Belgrad - Der saisonale Drang zum gemeinsamen Lebensglück verhilft auch den sonst so schmucklosen Herbergen im Kosovo zum sommerlichen Festtagsglanz. Weiße Girlanden und Blumengestecke zieren die Wände und Tische des Festsaals im Motel Navron an der Ausfallstraße von Prizren. Routiniert belegen fleißige Hände unzählige Vorspeisenteller, der Pianist entlockt seinem elektronischen Instrument schräge Akkorde zur Probe.

 

Bei der Frage, warum Heiratswillige denn ausgerechnet an einem Montag den Bund der Ehe suchen, blickt der Rezeptionist des tristen Hochzeitstempels mich müde an: „Montag, Dienstag oder Mittwoch: wir haben gerade Hochsaison! Jede Nacht werden hier Hochzeiten gefeiert.“

Die sommerliche Ferienzeit ist für Kosovos heimkehrende Gastarbeiter Hochzeitszeit. Nicht nur die niedrigeren Kosten für das große Fest lässt die Junggesellen lieber in der Heimat als im teuren Westeuropa zum Standesamt schreiten. Es ist auch der große Verwandtschafts- und Freundeskreis, der die Söhne und Töchter des jungen Staates bei ihren Hochzeiten in riesigen Sälen eher klotzen als kleckern lässt.

Köche, Kapellen, Geistliche – alles will früh gebucht sein

Die Hochzeitsfeiern mit mehreren Hundert Gästen seien keineswegs eine Ausnahme, erzählt mir in Prizren auf einer Bierterrasse der Lokaljournalist Reski: 10 000 Euro habe seine Schwiegertochter bei ihrer Hochzeit verjubelt. Doch nicht nur für das Brautpaar bedeutet der angeblich schönste Tag des Lebens frühen finanziellen Ehestress. Die Vielzahl der Einladungen fordert auch von den Gästen einen stattlichen Geschenkobolus. Allein in der vergangenen Woche habe er auf zwei Hochzeiten getanzt, berichtet Idro aus Peja: „Mein Hochzeitsbedarf ist für diesen Sommer gedeckt.“

Der große Andrang macht die Ressourcen knapp.
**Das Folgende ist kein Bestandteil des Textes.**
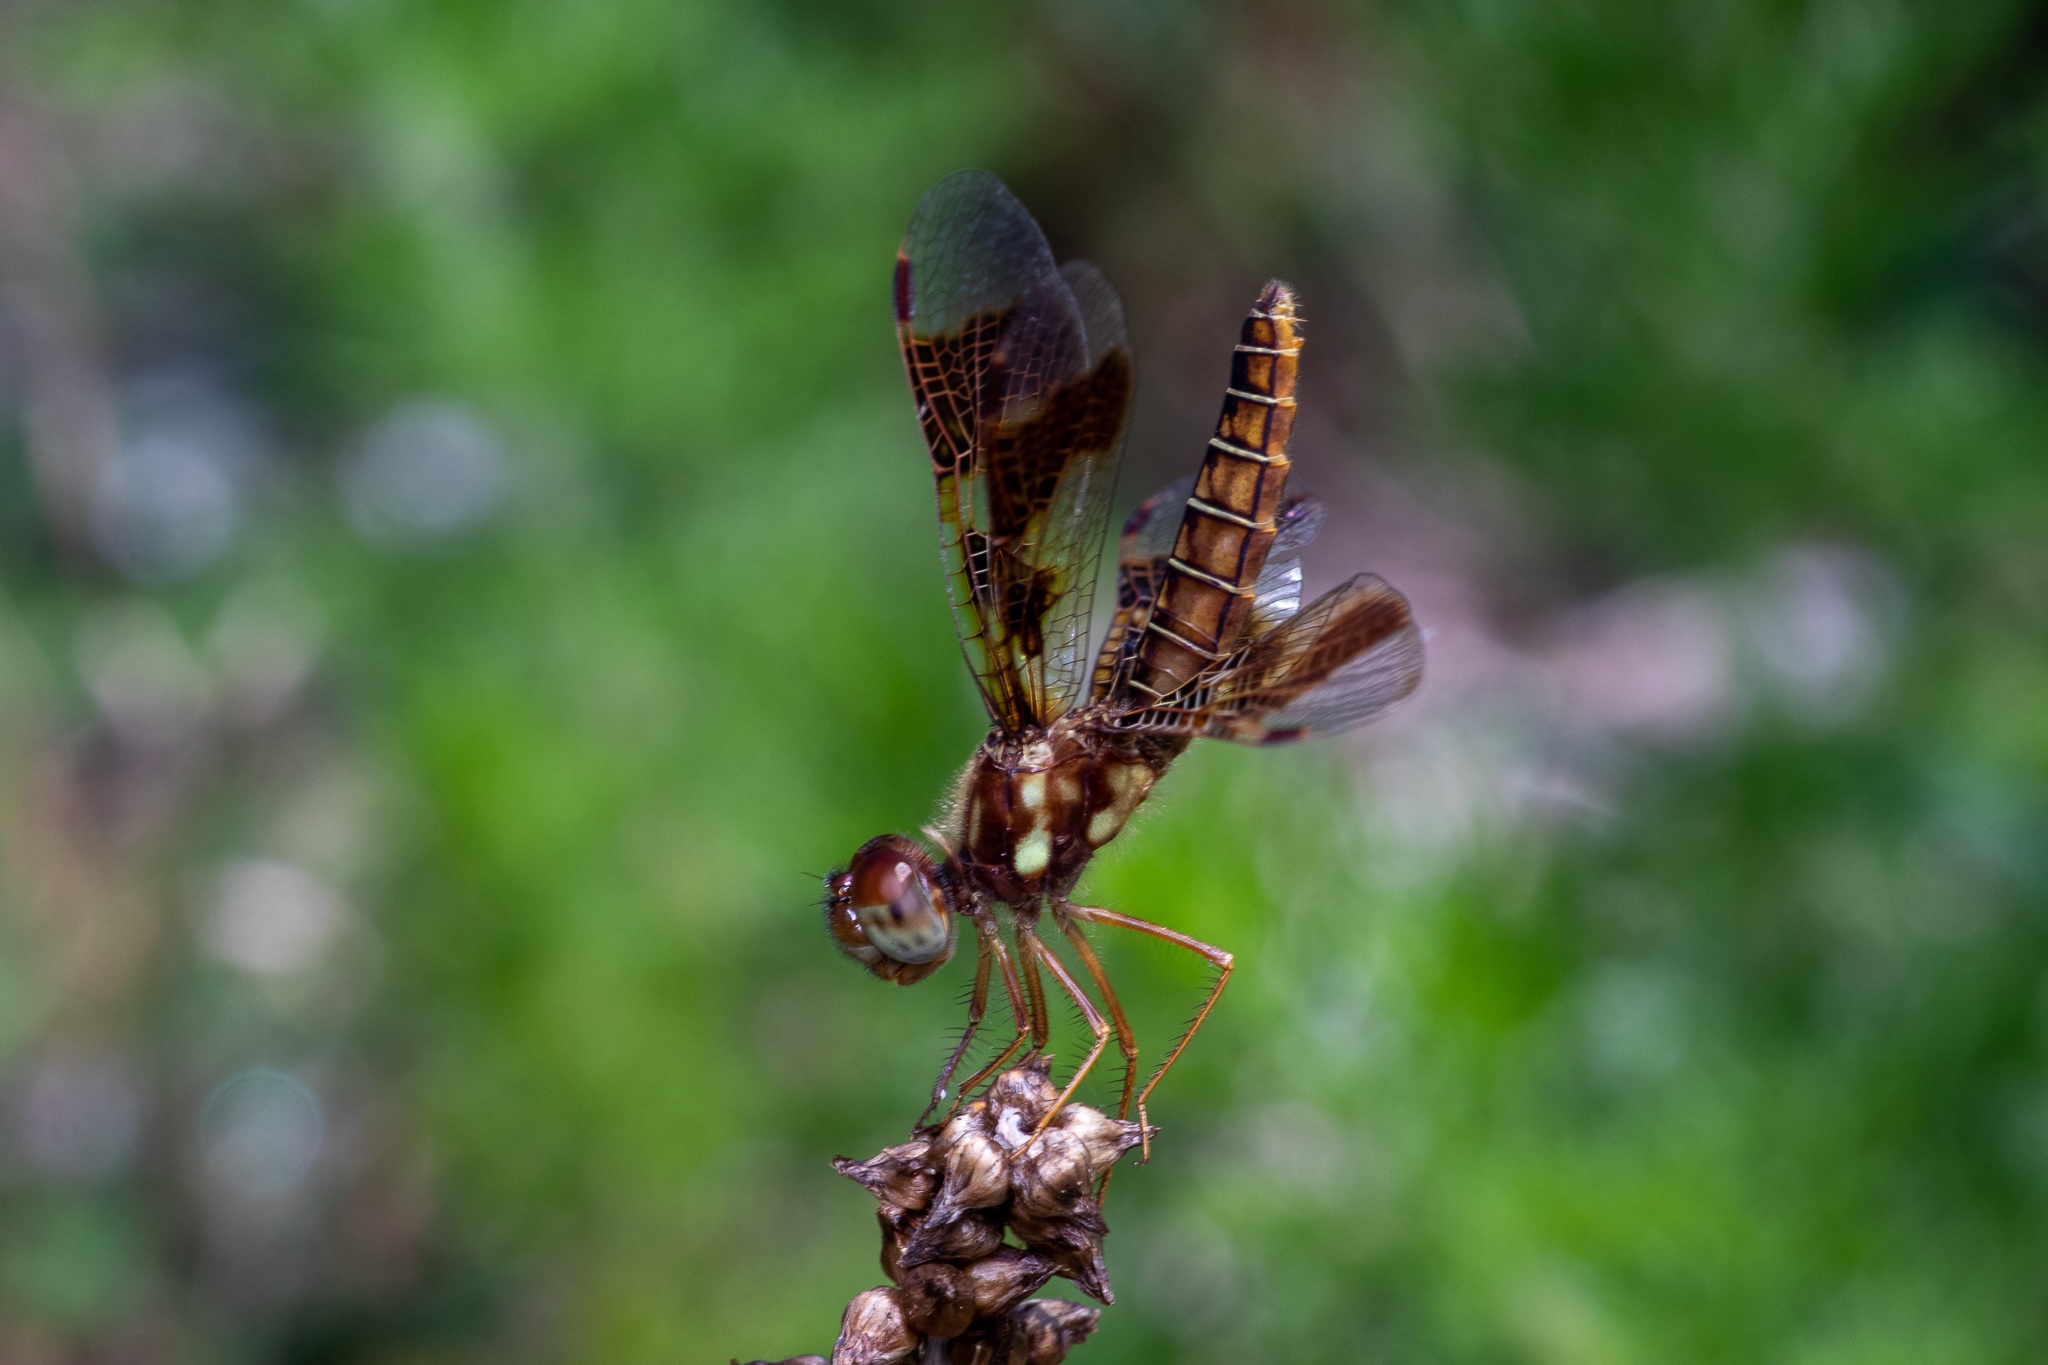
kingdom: Animalia
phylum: Arthropoda
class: Insecta
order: Odonata
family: Libellulidae
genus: Perithemis
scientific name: Perithemis tenera
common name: Eastern amberwing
Frühzeitig gilt es, für die sommerlichen Hochzeiten Köche, Kapellen, Geistliche und vor allem einen ausreichend großen Festsaal zu buchen. Zu einem zusätzlichen Reservierungsstress führt seit dem vergangenen Jahr der islamische Ramadan. Alljährlich rückt der für Familienfeiern ungeeignete Fastenmonat 15 Tage nach vorne und blockiert derzeit die Hälfte der Hochzeitssaison: Denn beim Fasten wird nicht gefeiert. In seinem Heimatdorf seien alle Hochzeitstermine für das kommende Jahr bereits ausgebucht, erzählt Reski: Selbst im Jahr 2014 seien auf den ausgehängten Hochzeitslisten im Dorf nur noch wenige Termine frei.
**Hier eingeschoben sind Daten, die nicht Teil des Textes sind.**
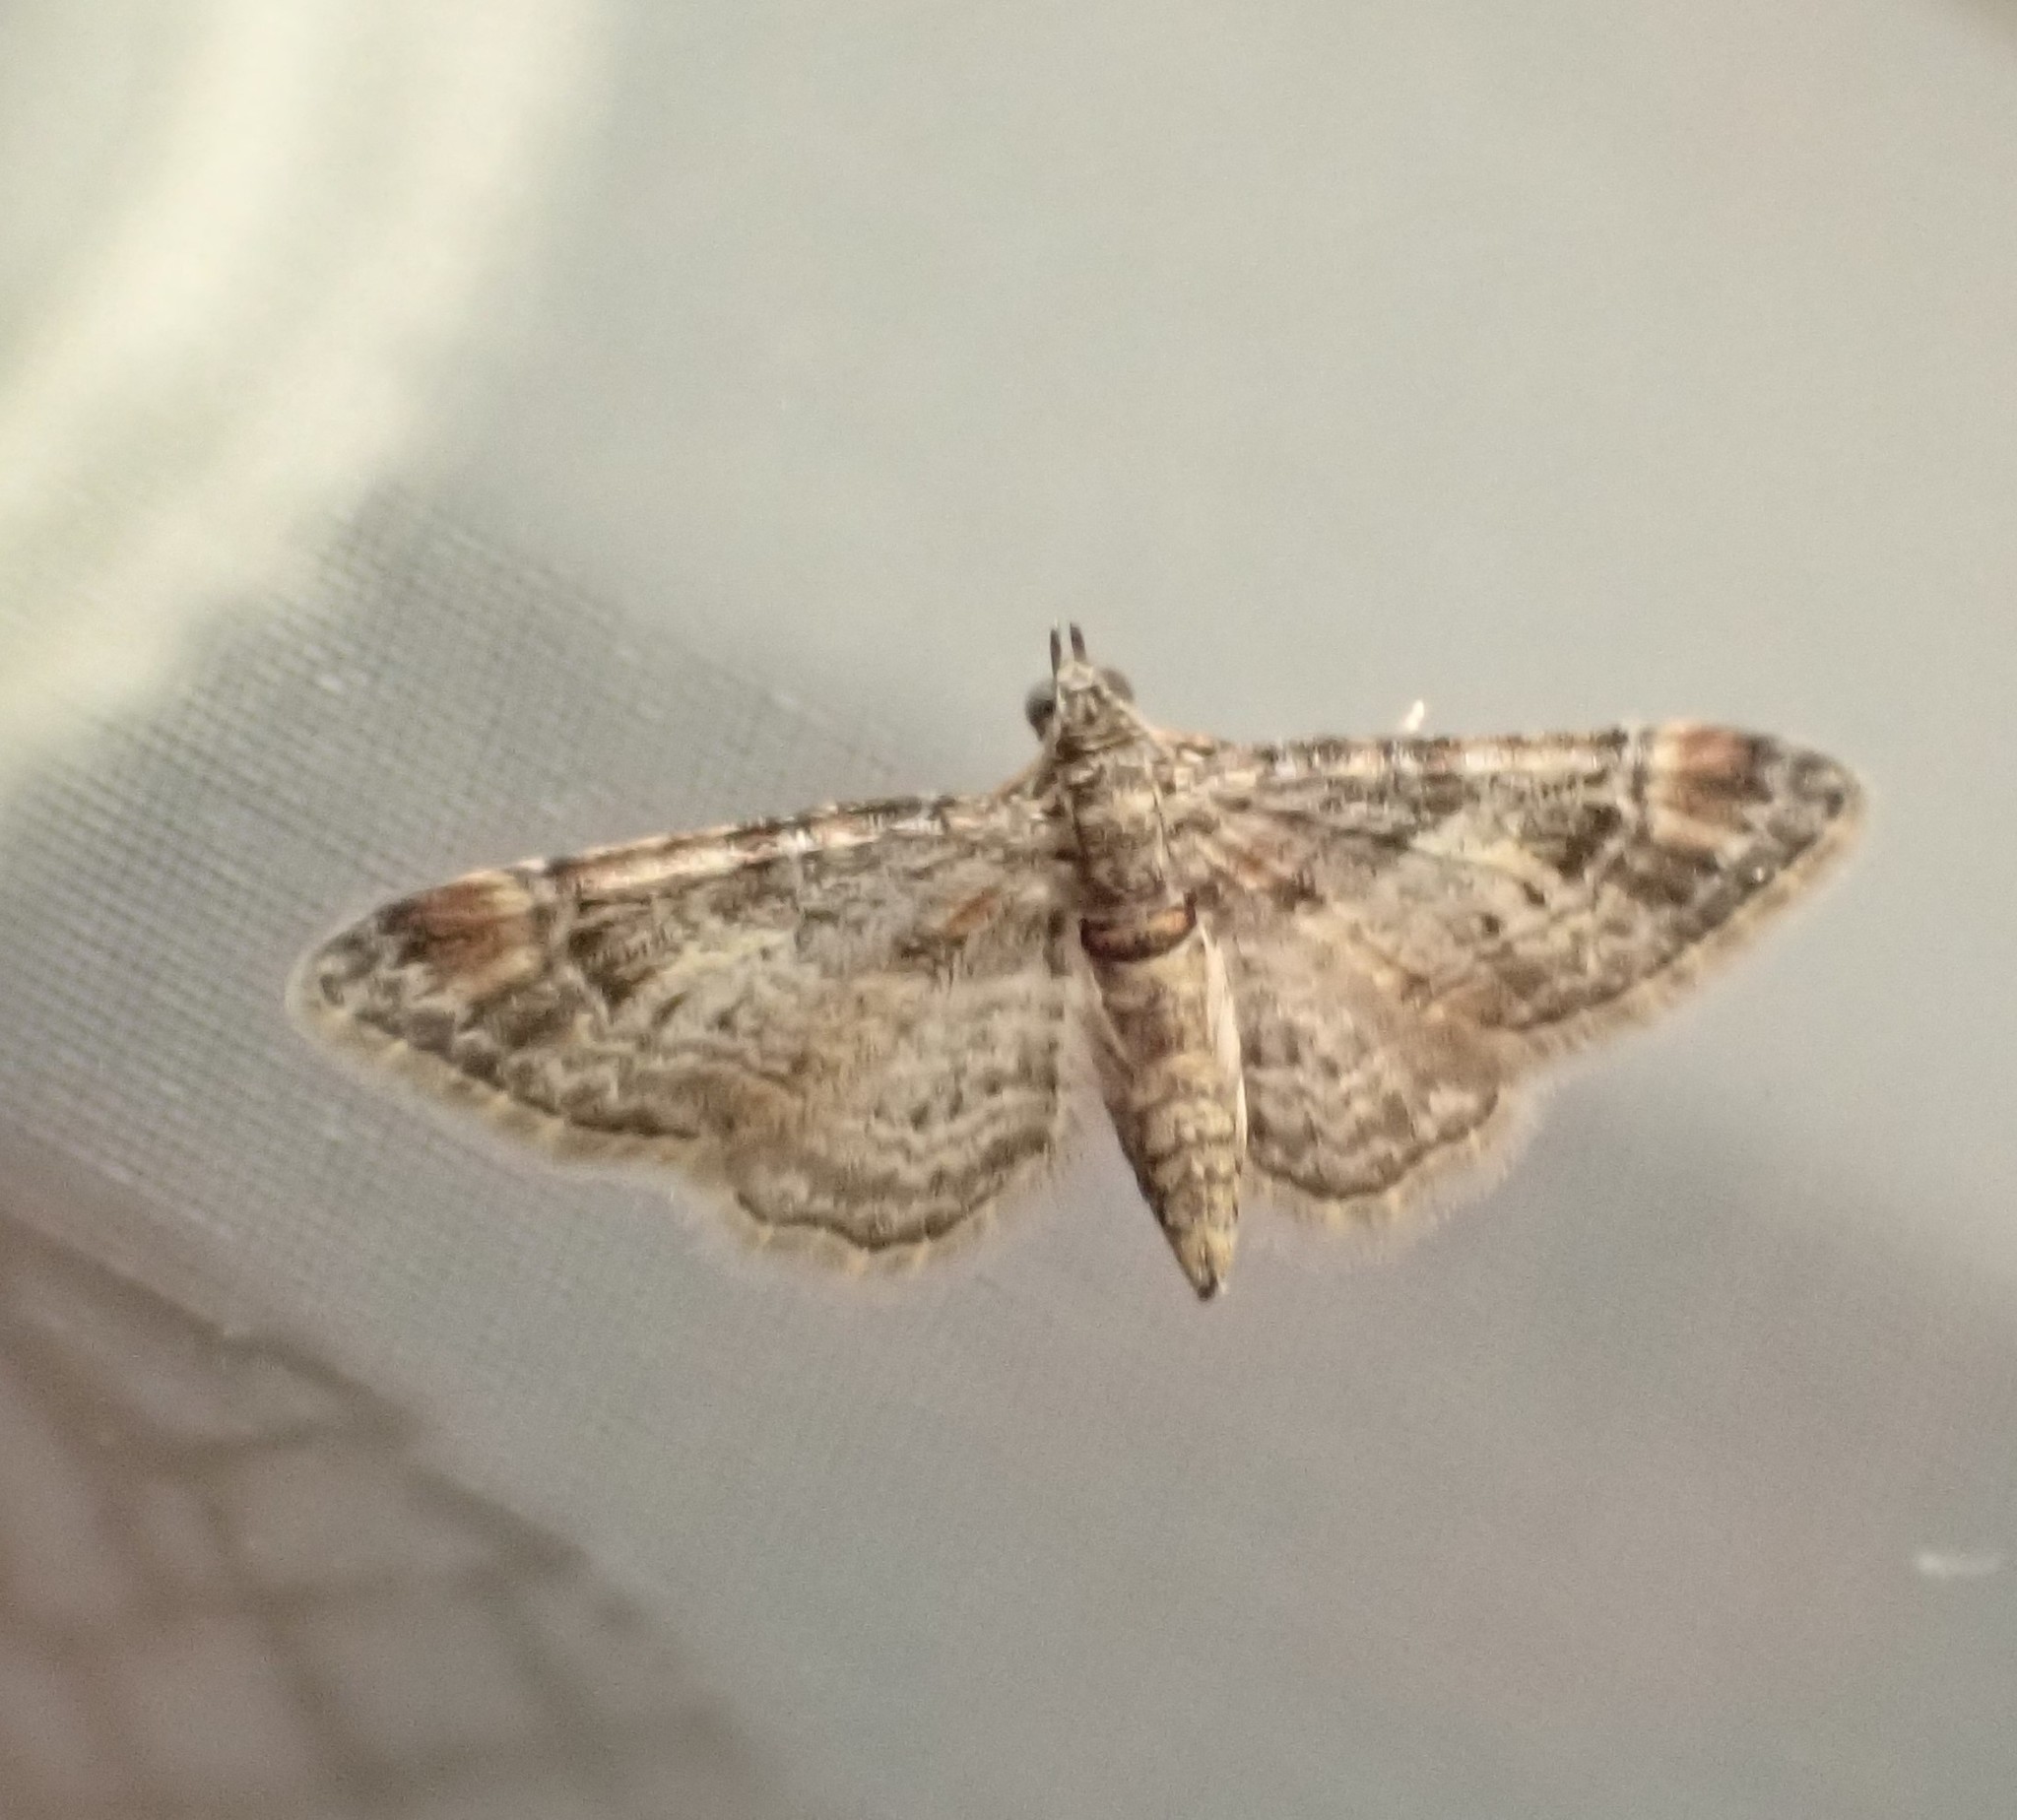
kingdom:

2015 ist Ramadan im Juni, der Sommer ist also wieder frei!

Mitternacht ist längst vorbei. Und noch immer ringeln sich im Motel Navron die Damen in ihren glänzenden Festtagsroben mit erhobenen Händen unermüdlich im Reigentanz. Das Ende der schlaflosen Nächte sei im Navron bald passé, versichert der Rezeptionist, der mittlerweile auf dem Kunstledersofa der Lobby sitzt: Vom 20. Juli bis 18. August ist in diesem Jahr der Ramadan – und verursacht eine einmonatige Unterbrechung der Hochzeitssaison.

Spätestens von 2015 an dürfte es auch für die ermatteten Feierprofis in der Partyhöhle des Navron endlich etwas Entlastung an der Hochzeitsfront geben. Dann ist der Ramadan nämlich in den Juni gewandert. Und dann können Kosovos heiratswillige Heimaturlauber im Sommer endlich wieder Hochzeitspläne schmieden.